100 years of International Women's Day

February 29, 2008
Issue 

International Women's Day, observed on March 8, is a testimony to women struggling to better their lives.

In 1908, socialist women in the US called the first Women's Day: thousands of people took to the streets calling for women's suffrage and equality.

In 1909, 20-30,000 women garment workers struck in New York city for 13 weeks to improve their conditions. This struggle became the impetus for a global Women's Day.

During the second wave of the women's liberation movement, IWD became a day to raise demands centred on full legal, social and political rights; economic equality; reproductive control over one's own body; and 24-hour child care. Later the movement took up other fights and encompassed differing views on the nature of women's oppression and how to overcome it. The struggle took different forms, however the one unifying event was IWD, with political marches and a variety of political and social events.

Today IWD tends to be celebrated more symbolically with a week of social events. Typically, a prominent woman addresses a dinner, outlining the gains women have made, sometimes speaking of the continuing barriers, such as the "glass ceiling". Many of the issues faced by the majority of women are not taken up.

Today, with women an increasing majority of the working poor and welfare recipients in Australia, it is useful to remember the working-class roots of IWD. While many symbolic and legal barriers in the First World have been removed, the overall global economic and political disadvantage of women has not been overcome.

The women's rights movements of the 19th and 20th centuries polarised along class and, in the case of the US, race lines. Bourgeois women's groups fought for the same rights as those of the men of their class — the right to vote based on the ownership of property, thus excluding the majority of women (and men in many countries).

Working-class movements sprang up that struggled against exclusion and exploitation, and the left wings of these movements mobilised women to struggle against their oppression. This led to bitter divisions within the socialist movement, with some holding the traditional view that women were subservient and should be economically and legally dependent on men.

This struggle was particularly polarised in the mass socialist movement in Europe. Clara Zetkin was a leader of the German Social Democratic Party (SPD) who tirelessly organised working women in the fight for their rights. She played a major role in the 1907 Second International Congress in Stuttgart, which endorsed the right of women to work, the creation of women's organisations in all socialist parties and campaigning for women's right to vote.

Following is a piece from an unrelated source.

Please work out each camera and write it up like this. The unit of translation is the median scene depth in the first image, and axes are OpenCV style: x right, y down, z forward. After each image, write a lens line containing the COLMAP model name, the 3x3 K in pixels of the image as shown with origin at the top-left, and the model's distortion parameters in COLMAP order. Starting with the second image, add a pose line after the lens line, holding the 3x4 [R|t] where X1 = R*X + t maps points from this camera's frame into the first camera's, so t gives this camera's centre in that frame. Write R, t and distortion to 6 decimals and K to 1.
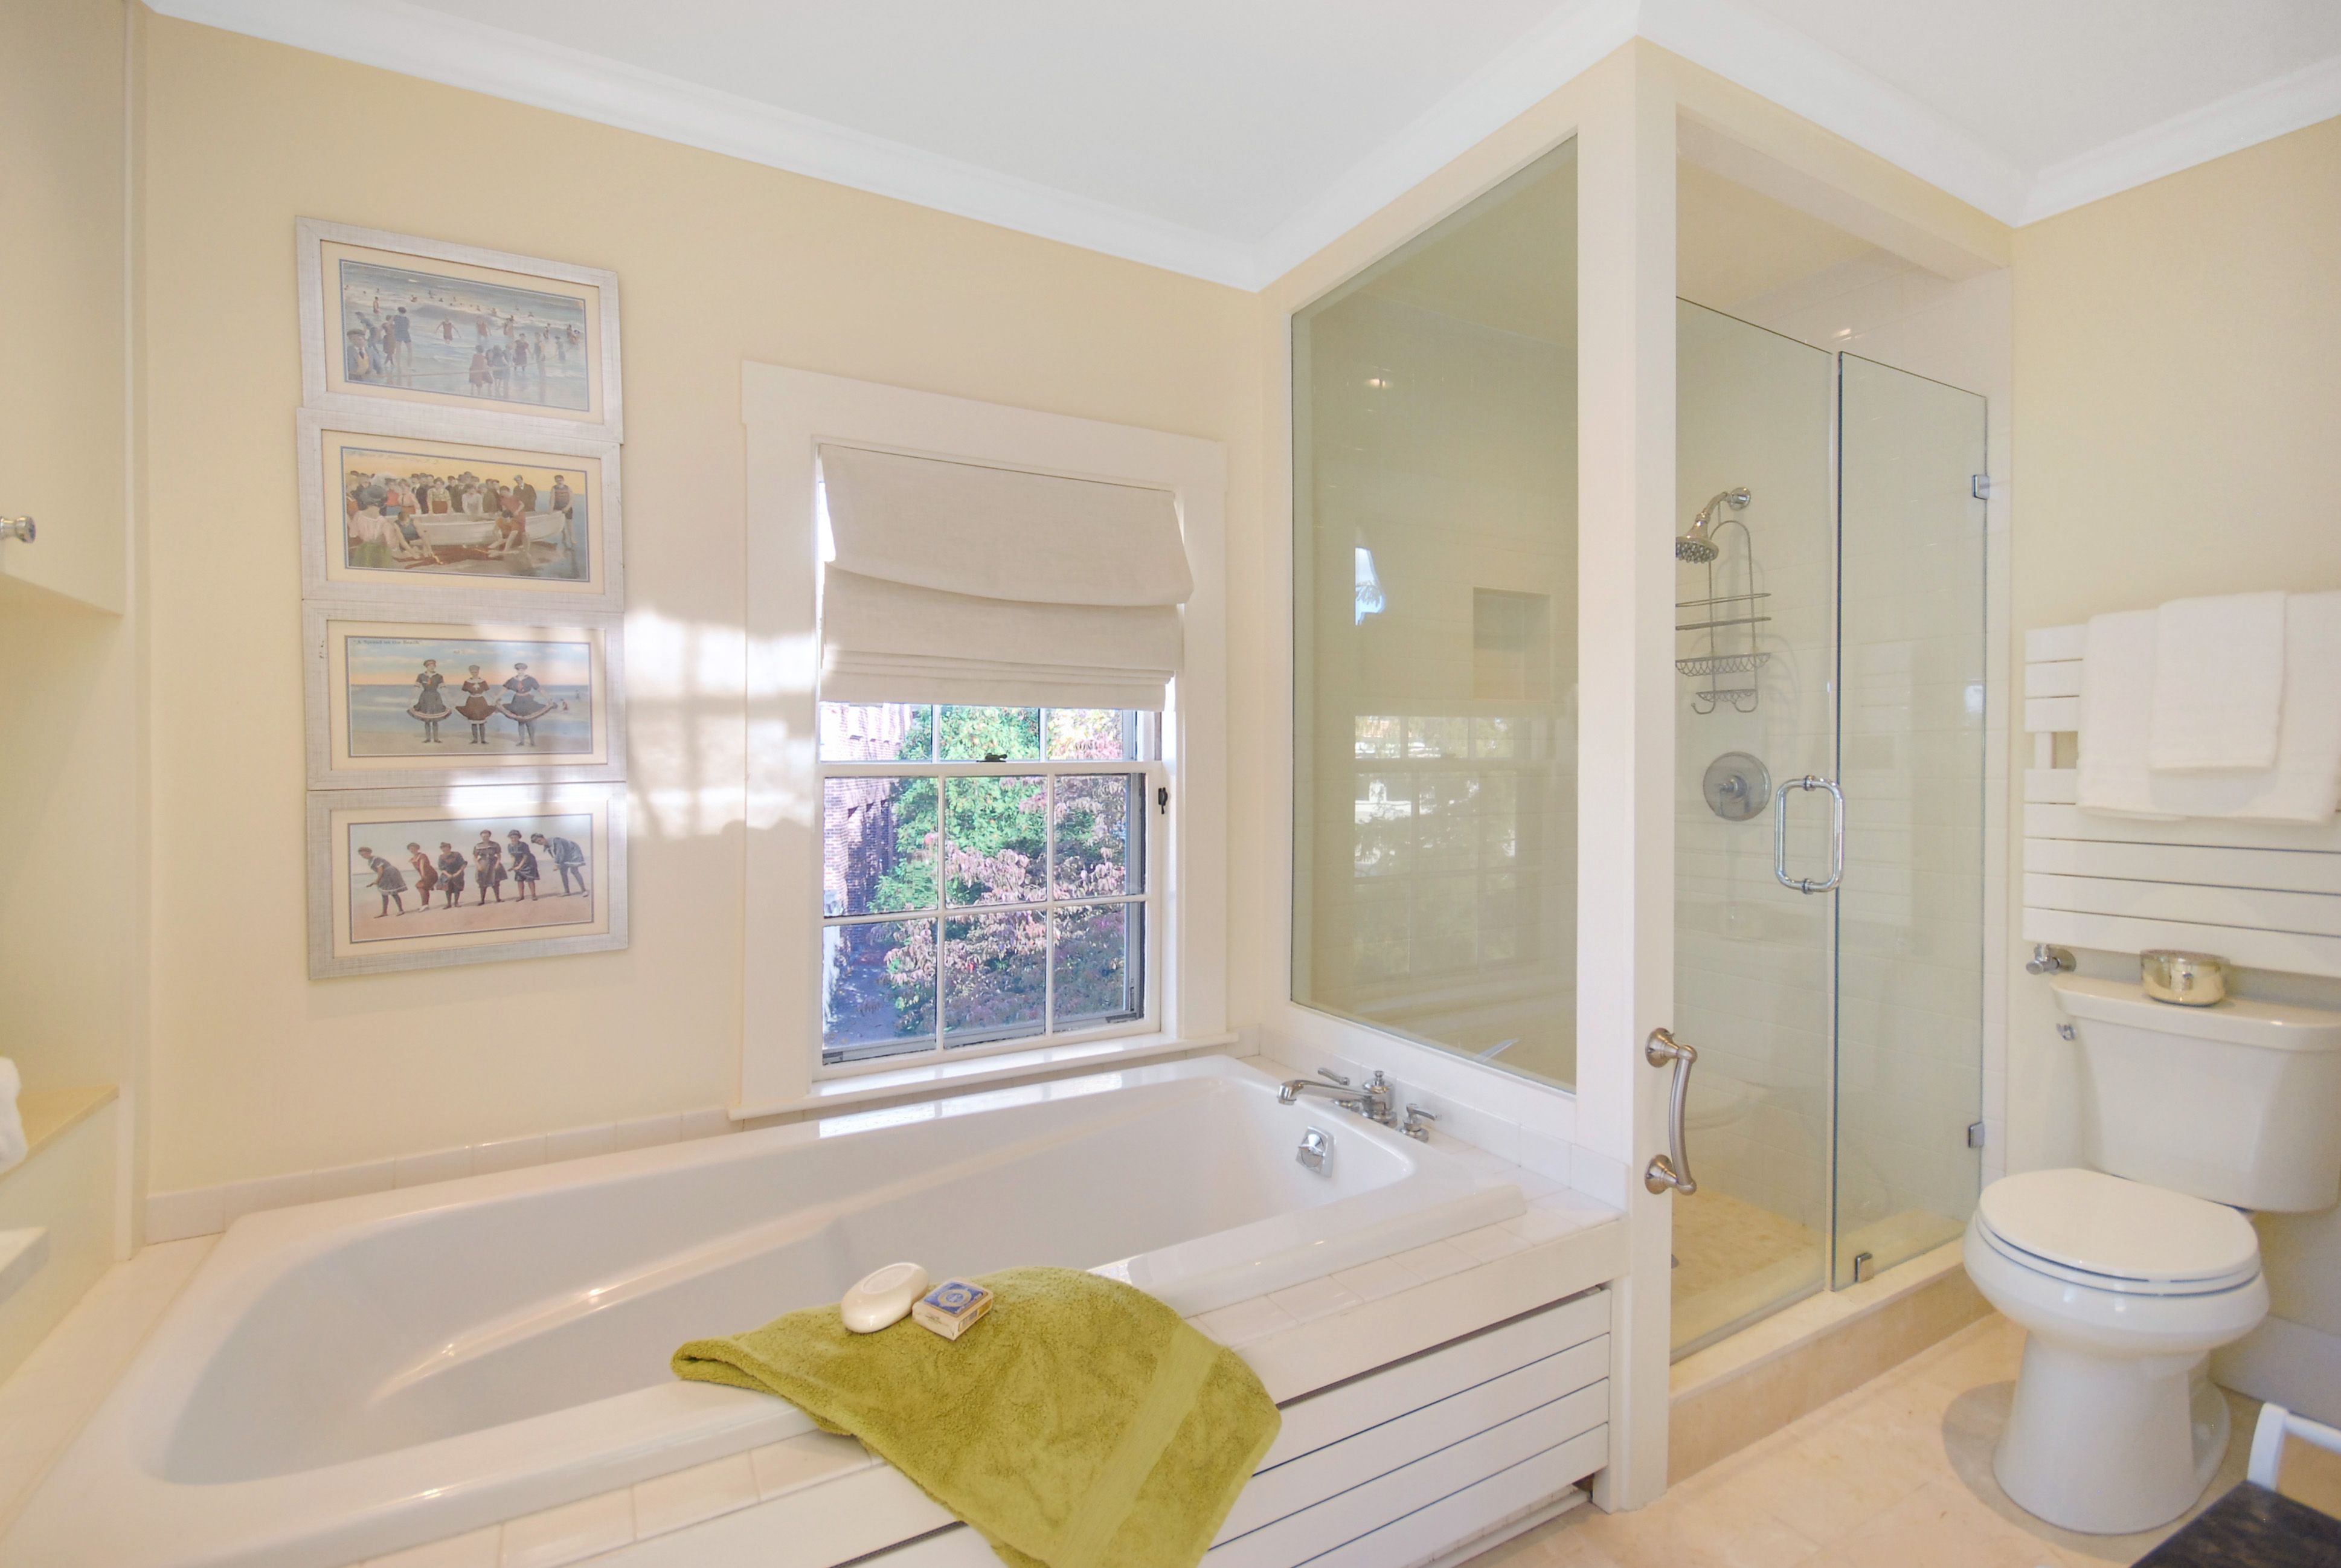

Zetkin's leading role was internationally recognised at the first International Conference of Socialist Women in the same year. She was elected secretary of the International Women's Bureau, and with Rosa Luxemburg proposed to the international socialist movement that March 8 be celebrated annually as International Working Women's Day.

Despite situations where political parties were banned and under severe repression by the state, women workers organised and mobilised for IWD. In Russia, Alexandra Kollontai organised illegal educational activities on the oppression of women in 1913. In 1914 a newspaper for women, Rabotnitsa (Woman Worker), was established, with the first issue due out on IWD. The women managed to put out seven issues before the outbreak of war later that year.

These activities culminated in the Petrograd demonstration by women textile workers in 1917. More than 200,000 women took to the streets on March 8 (February 23 by the Russian calender) demanding bread, opposing autocracy and calling for "the return of our husbands from the trenches". This day marked the beginning of the 1917 Russian Revolution, which gave women legal rights far ahead of many rights won in the West for another 50-60 years and some still not won today.

Around this time the communist movement established IWD and working-class women's mobilising as a priority. IWD became a rallying point with a class basis. In Australia, the Communist Party formed in 1920 and IWD continued to focus on struggles of working women and the unemployed during the destitution imposed by the Great Depression of the 1930s.

IWD maintained a class focus until the second wave in the 1960s, when the movement took up the central demands that affected all women. It became a unifying focus of struggle for women regardless of class, race and ethnicity in the ensuing struggles.